Female breast cancer survivors living in the most deprived areas have a 35% higher risk of developing second, unrelated cancers compared to those from the most affluent areas, research show.

Breast cancer is the most commonly diagnosed cancer in the UK, with around 56,000 people being told they have it each year. Improved diagnosis and treatments mean this five year survival rates are now 86% in England.

Breast cancer survivors have a higher likelihood of second primary (unrelated) cancer, but until now the exact risk was not clear.

A team of researchers led by the University of Cambridge analyzed NHS data from nearly 600,000 patients in England and found that, compared with the general female population, women who had survived breast cancer had an increased risk of developing 12 other primary cancers.

They had double the risk of developing cancer in the unaffected (contralateral) breast, an 87% higher risk of endometrial cancer, a 58% increased likelihood of myeloid leukemia and a 25% higher risk of ovarian cancer.

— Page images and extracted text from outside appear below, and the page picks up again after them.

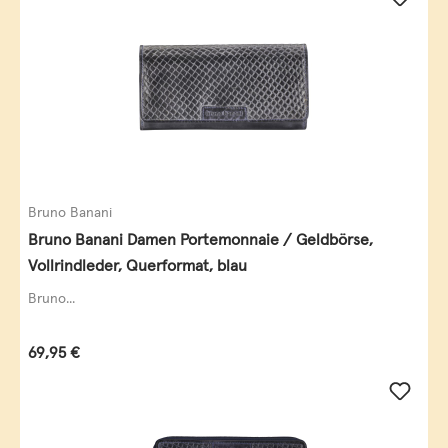
Bruno Banani
Bruno Banani Damen Portemonnaie / Geldbörse,
Vollrindleder, Querformat, blau
Bruno...
Regulärer Preis:
69,95 €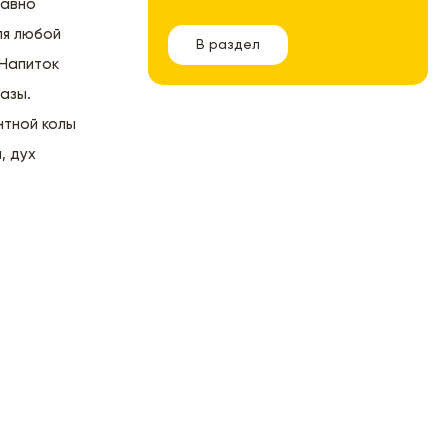
давно
ля любой
В раздел
 Напиток
азы.
нтной колы
, дух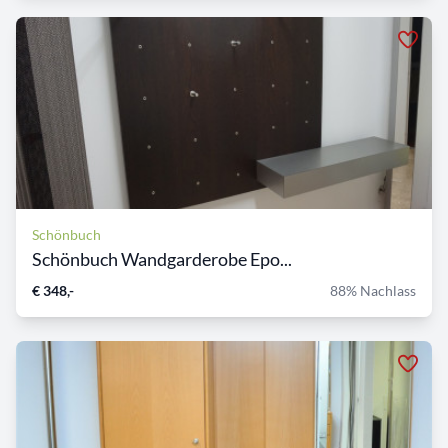
Schönbuch
Schönbuch Wandgarderobe Epo...
€ 348,-
88% Nachlass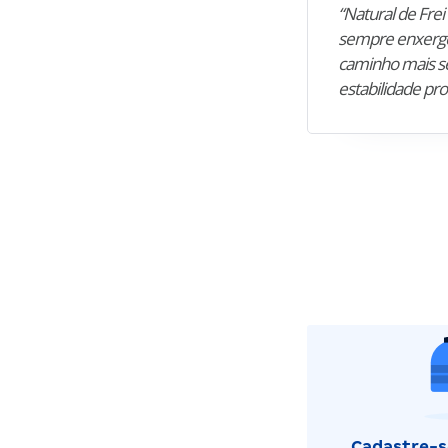
“Natural de Frei 
sempre enxergo
caminho mais se
estabilidade pro
Cadastre-se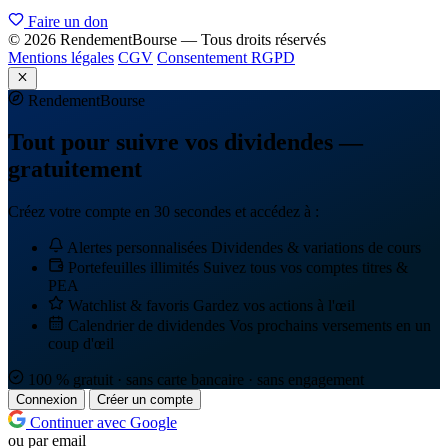
Faire un don
© 2026 RendementBourse — Tous droits réservés
Mentions légales
CGV
Consentement RGPD
Rendement
Bourse
Tout pour suivre vos dividendes —
gratuitement
Créez votre compte en 30 secondes et accédez à :
Alertes personnalisées
Dividendes & variations de cours
Portefeuilles illimités
Suivez tous vos comptes titres &
PEA
Watchlist & favoris
Gardez vos actions à l'œil
Calendrier de dividendes
Vos prochains versements en un
coup d'œil
100 % gratuit · sans carte bancaire · sans engagement
Connexion
Créer un compte
Continuer avec Google
ou par email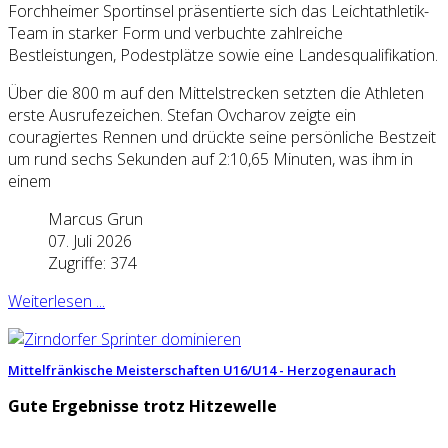
Forchheimer Sportinsel präsentierte sich das Leichtathletik-
Team in starker Form und verbuchte zahlreiche
Bestleistungen, Podestplätze sowie eine Landesqualifikation.
Über die 800 m auf den Mittelstrecken setzten die Athleten
erste Ausrufezeichen. Stefan Ovcharov zeigte ein
couragiertes Rennen und drückte seine persönliche Bestzeit
um rund sechs Sekunden auf 2:10,65 Minuten, was ihm in
einem
Marcus Grun
07. Juli 2026
Zugriffe: 374
Weiterlesen ...
Mittelfränkische Meisterschaften U16/U14 - Herzogenaurach
Gute Ergebnisse trotz Hitzewelle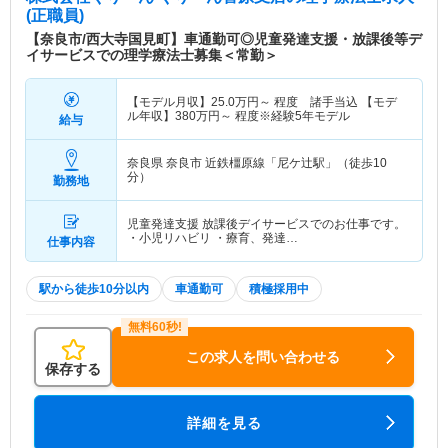
(正職員)
【奈良市/西大寺国見町】車通勤可◎児童発達支援・放課後等デ
イサービスでの理学療法士募集＜常勤＞
【モデル月収】
25.0
万円～
程度 諸手当込 【モデ
ル年収】
380
万円～
程度※経験5年モデル
給与
奈良県 奈良市
近鉄橿原線「尼ケ辻駅」（徒歩10
分）
勤務地
児童発達支援 放課後デイサービスでのお仕事です。
・小児リハビリ ・療育、発達…
仕事内容
駅から徒歩10分以内
車通勤可
積極採用中
この求人を問い合わせる
保存する
詳細を見る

The study, published in Lancet Regional Health – Europe, found that the risk of second primary cancers was higher in people living in areas of greater socioeconomic deprivation.

Compared to the most affluent, the least affluent female breast cancer survivors had a 166% greater chance of developing lung cancer, a 78% higher risk of stomach cancer, more than 50% increased risk of bladder and esophageal cancer, 48% higher risk of head and neck cancer and 43% increased risk of kidney cancer.

Overall, those from the most deprived areas had a 35% higher risk of a second non-breast cancer.

This may be because risk factors such as smoking, obesity and alcohol consumption are more common among more deprived groups. A 2023 study found this deprivation causes 33,000 extra cancer cases in the UK each year.

First author Isaac Allen, from the Department of Public Health and Primary Care at the University of Cambridge, said: “This is the largest study ever to investigate second cancers after breast cancer and the first to show that women with breast cancer diagnosed in deprived regions are more likely to get second cancers. Many cancers are caused by deprivation, but more research is clearly needed to identify the specific factors that drive the higher risks and how best to reduce these inequalities.”

In addition to data from more than 580,000 women, the authors examined the risk of second primary cancers for more than 3,500 male breast cancer survivors diagnosed between 1995 and 2019 using the National Cancer Registry dataset.

Male breast cancer survivors were 55 times more likely than the general male population to develop contralateral breast cancer, 58% more likely than the general male population to develop prostate cancer and had four times the risk of thyroid cancer, although the actual numbers of these cancers were low .

In response to the findings, Prof Pat Price, a leading oncologist and co-founder of the Catch Up With Cancer campaignsaid: “This highlights yet another case of worrying inequalities within cancer, highlighting the urgent need for a dedicated cancer plan. Where a person comes from or their socio-economic status should not determine the chances of developing cancer or to survive.”

Dr Simon Vincent, the director of research, support and advocacy at Bors Cancer Now, that said, while the higher risk of secondary cancer may occur due to genetic factors or the effects of initial breast cancer treatment, more research was needed into the causes of second primary cancers and how to follow up patients who complete primary breast cancer treatment.